Controlling LED Brightness with PWM

LEDs appear dimmer when they are supplied a shorter duty cycle. The reason is similar in principle to the RC filter example, although in this case, human eyes cause the averaging instead of the capacitor. Brightness is perceived as the relative amount of light that enters the eyes in a certain amount of time. Humans can't consciously perceive flickering over 30Hz, so blinking an LED faster than this speed will result in it appearing to be constantly be on. The duty cycle of the PWM determines how long during each period the LED will be on. Therefore a shorter duty cycle will cause fewer photons to be emitted, and the LED will appear to be dimmer. This is similar to how a capacitor smooths the PWM signal into the average voltage.

A photoresistor, or light-dependent resistor (LDR), seen in the image above, varies its resistance depending on light intensity. An LDR can be used to approximate the luminosity of the LED. They have relatively slow response times (in the milliseconds), which makes them a good analogue for the human eye, which also doesn't respond to changes in light very quickly. In the images below, the orange line is the LED voltage and the blue line is the voltage across the photoresistor. Clearly, the LED is rapidly turning on and off, but the photoresistor is sensing this on-off sequence as a variable luminosity. If you'd like to replicate this experiment, take a look at this project about LED brightness control through PWM.

Note: The LDR used in this project reduces its resistance as luminosity increases, so the voltage across it becomes smaller as the LED brightness/duty cycle increases.

Using the LDR to measure the luminosity of a red LED, the chart below was generated.

Controlling Motor Speed with PWM

A DC motor can also be controlled by PWM, and again this has to do with taking the average of the signal over time. Motors have inertia, which means it takes time to spin up and spin down. Like the capacitor, a DC motor will not respond instantly to the appearance or disappearance of a power signal, and will instead smooth out the energy input. Thus, if given a 50% duty cycle, the motor will only be powered half of the time, and will spin at half of the speed it would at a 100% duty cycle.

Controlling RC Servo Position with PWM

When it comes to servos, the other aspect of PWM becomes clear.
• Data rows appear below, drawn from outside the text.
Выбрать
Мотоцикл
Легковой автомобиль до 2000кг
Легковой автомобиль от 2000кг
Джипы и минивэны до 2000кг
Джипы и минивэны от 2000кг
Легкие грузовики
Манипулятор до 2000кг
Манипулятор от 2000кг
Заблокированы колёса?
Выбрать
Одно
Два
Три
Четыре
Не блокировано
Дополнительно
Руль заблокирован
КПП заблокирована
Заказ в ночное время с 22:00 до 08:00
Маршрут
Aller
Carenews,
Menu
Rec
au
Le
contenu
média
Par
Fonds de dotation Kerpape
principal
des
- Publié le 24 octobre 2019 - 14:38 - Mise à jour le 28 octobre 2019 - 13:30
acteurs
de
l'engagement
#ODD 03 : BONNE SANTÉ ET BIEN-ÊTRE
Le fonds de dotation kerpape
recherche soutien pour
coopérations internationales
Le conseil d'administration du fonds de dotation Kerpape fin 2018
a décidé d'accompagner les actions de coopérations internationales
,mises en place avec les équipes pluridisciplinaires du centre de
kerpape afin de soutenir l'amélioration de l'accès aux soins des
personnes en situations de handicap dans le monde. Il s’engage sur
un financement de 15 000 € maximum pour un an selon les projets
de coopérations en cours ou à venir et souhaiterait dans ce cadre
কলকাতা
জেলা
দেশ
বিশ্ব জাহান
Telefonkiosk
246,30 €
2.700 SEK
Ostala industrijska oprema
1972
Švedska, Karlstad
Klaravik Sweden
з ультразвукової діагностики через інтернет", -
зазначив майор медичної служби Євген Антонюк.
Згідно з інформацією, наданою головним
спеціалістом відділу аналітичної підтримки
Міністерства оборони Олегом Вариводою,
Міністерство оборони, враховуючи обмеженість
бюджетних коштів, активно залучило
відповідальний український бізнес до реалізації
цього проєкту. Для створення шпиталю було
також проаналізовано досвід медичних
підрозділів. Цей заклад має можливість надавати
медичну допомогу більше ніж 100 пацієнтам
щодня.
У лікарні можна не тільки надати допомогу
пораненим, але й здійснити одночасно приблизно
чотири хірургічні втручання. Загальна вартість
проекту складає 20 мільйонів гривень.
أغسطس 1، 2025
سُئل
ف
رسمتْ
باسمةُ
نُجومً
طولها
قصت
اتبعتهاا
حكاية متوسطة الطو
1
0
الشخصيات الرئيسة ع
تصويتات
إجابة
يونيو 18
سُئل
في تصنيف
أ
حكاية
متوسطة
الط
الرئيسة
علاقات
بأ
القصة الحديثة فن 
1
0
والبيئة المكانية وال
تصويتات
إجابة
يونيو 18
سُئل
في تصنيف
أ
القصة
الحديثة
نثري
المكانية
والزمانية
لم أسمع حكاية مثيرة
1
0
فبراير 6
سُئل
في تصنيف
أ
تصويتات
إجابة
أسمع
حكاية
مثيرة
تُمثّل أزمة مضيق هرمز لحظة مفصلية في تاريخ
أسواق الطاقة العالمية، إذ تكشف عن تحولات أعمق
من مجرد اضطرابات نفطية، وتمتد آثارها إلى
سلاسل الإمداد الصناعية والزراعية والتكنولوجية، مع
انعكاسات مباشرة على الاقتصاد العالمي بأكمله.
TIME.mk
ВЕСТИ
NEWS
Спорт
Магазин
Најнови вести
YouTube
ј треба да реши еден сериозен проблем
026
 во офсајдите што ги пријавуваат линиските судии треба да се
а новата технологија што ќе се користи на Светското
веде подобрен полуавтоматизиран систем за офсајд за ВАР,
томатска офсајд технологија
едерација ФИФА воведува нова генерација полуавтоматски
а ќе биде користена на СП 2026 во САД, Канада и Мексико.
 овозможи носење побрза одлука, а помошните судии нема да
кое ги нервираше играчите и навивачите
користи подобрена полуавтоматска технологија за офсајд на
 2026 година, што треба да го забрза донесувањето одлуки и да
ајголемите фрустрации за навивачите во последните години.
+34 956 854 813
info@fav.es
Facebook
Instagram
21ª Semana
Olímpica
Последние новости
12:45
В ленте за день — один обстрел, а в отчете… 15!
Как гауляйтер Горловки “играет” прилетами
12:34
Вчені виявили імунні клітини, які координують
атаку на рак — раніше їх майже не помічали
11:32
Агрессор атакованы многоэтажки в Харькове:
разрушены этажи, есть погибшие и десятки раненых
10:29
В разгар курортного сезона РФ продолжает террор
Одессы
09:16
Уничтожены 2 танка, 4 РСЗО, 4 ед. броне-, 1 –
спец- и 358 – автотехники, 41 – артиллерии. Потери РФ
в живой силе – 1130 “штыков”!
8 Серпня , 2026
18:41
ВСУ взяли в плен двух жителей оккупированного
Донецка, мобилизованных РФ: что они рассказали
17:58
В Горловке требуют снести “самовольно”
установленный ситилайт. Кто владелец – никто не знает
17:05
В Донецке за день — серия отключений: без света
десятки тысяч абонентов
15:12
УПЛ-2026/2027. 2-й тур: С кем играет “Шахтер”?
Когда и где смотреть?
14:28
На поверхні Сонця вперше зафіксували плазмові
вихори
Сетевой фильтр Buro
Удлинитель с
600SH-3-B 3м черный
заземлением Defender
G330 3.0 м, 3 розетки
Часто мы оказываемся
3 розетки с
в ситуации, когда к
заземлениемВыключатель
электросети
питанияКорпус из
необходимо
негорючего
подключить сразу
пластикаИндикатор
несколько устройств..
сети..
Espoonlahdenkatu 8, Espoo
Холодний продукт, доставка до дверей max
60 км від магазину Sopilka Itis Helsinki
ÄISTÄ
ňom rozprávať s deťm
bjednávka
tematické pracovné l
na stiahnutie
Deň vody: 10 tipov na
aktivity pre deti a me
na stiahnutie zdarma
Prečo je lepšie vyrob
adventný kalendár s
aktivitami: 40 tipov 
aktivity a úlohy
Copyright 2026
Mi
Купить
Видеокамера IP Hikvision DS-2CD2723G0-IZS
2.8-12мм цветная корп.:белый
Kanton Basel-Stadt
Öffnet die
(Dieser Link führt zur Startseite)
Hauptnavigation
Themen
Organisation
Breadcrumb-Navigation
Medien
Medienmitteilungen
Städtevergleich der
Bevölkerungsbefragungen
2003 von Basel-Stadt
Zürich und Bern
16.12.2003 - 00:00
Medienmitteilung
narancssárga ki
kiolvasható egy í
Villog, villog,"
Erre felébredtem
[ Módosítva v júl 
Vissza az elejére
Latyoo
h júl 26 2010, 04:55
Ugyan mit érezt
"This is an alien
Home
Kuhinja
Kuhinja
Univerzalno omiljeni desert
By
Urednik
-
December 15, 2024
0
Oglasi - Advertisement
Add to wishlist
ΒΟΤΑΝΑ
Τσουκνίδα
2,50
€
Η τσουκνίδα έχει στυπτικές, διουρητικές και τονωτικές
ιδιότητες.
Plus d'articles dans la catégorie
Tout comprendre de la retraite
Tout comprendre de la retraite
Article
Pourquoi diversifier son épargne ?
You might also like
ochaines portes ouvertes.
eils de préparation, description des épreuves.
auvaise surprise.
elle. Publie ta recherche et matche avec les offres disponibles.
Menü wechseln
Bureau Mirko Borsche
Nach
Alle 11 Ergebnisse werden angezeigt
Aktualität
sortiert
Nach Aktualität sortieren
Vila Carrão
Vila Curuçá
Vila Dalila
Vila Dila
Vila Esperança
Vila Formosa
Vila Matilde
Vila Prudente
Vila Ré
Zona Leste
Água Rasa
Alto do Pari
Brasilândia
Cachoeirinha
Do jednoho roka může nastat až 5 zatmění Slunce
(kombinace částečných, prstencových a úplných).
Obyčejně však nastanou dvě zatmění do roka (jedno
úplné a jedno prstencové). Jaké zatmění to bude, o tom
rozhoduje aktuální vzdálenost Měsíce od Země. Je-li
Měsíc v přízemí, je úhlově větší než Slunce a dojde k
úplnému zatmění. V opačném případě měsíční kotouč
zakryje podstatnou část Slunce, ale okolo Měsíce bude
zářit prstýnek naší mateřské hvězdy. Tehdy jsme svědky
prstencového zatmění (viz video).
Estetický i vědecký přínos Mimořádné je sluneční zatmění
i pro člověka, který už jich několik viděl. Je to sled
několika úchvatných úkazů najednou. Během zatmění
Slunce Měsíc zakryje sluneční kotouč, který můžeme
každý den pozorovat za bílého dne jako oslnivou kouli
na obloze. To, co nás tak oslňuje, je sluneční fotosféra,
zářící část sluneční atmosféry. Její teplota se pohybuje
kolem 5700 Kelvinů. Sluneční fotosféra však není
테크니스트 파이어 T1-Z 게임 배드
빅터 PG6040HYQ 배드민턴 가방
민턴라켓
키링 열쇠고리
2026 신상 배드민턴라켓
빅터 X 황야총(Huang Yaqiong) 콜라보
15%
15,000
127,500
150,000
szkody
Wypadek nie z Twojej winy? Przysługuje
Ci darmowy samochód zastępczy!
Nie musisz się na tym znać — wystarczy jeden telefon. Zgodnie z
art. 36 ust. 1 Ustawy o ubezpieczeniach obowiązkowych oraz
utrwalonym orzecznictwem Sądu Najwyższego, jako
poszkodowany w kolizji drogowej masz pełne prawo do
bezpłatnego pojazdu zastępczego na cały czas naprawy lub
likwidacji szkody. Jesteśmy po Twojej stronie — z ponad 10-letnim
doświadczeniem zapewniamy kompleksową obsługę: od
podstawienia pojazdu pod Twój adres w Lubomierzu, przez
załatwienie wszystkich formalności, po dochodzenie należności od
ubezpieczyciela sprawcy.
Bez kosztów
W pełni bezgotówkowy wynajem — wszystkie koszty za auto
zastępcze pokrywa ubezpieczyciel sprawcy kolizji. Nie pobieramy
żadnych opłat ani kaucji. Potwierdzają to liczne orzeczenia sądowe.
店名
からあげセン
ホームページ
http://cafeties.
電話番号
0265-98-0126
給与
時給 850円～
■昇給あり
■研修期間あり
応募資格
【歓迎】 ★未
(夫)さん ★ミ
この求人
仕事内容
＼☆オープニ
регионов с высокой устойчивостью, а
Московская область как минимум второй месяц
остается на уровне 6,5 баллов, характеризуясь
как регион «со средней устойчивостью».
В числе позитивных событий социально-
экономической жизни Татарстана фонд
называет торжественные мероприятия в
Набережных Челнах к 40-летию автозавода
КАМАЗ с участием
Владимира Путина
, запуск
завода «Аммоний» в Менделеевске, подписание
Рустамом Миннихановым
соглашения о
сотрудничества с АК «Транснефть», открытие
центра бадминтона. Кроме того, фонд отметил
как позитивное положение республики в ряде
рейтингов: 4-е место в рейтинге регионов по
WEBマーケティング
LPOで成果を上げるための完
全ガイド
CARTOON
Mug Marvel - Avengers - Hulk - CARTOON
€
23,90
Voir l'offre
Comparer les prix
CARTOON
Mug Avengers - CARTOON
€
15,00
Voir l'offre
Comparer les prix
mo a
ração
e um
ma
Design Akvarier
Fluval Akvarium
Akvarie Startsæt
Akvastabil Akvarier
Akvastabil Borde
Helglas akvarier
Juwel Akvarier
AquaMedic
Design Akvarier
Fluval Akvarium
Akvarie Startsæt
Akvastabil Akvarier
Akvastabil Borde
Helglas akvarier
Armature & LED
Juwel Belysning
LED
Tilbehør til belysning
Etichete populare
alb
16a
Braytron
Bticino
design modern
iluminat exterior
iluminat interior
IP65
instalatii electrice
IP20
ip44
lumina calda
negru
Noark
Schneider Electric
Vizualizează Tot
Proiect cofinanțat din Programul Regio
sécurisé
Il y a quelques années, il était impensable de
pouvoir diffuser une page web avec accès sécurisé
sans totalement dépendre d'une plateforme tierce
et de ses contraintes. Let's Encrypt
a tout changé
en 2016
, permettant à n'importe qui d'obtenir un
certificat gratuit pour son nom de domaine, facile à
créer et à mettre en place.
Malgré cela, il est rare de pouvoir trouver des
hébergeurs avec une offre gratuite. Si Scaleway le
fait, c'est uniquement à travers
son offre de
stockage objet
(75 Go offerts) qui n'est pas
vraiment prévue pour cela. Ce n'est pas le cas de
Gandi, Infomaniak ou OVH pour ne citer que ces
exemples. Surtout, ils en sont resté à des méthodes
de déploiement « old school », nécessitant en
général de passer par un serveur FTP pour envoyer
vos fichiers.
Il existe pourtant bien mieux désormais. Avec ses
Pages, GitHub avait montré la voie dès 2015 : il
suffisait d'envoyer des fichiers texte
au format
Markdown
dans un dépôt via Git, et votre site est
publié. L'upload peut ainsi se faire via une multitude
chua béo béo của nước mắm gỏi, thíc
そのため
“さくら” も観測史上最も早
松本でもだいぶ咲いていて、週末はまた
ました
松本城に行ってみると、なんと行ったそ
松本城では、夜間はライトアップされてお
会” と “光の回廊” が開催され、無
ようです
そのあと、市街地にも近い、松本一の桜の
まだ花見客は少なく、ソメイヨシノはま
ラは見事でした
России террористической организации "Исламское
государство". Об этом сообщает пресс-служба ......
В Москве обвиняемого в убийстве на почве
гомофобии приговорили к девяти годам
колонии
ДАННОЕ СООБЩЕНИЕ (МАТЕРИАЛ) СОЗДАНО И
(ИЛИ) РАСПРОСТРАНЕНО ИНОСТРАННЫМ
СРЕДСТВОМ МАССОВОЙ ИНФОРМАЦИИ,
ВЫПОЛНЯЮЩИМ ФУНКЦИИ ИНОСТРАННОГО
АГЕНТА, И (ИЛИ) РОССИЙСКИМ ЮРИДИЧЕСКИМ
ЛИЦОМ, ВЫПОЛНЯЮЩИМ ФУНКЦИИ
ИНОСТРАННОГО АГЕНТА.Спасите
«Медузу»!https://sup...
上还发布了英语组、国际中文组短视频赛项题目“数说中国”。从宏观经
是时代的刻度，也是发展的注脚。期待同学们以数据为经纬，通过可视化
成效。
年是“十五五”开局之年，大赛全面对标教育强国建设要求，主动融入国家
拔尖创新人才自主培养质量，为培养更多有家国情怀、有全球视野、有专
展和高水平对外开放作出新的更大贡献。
Servos are a type of electric motor that move and hold specific positions when instructed by some mechanism. The most identifiable servo is one used in RC airplanes, where they are employed for control surface manipulation. PWM is used to set the position, but not to supply energy for the movement. Typically, the range of motion for RC servos is 180°, and correlates to the length of the pulse supplied in the communication wire. A pulse width of 1ms sets the servo to -90°, and a pulse width of 2ms sets the servo to +90°. To set it to the middle, the pulse width needs to be 1.5ms. Although this application doesn't explicit require PWM, an easy way to control the on-duration of the signal is to use PWM with a varying duty cycle. For example, if the degree range was to be mapped to a 20-40% duty cycle, a PWM signal with a frequency of 200Hz would generate the correct length pulses.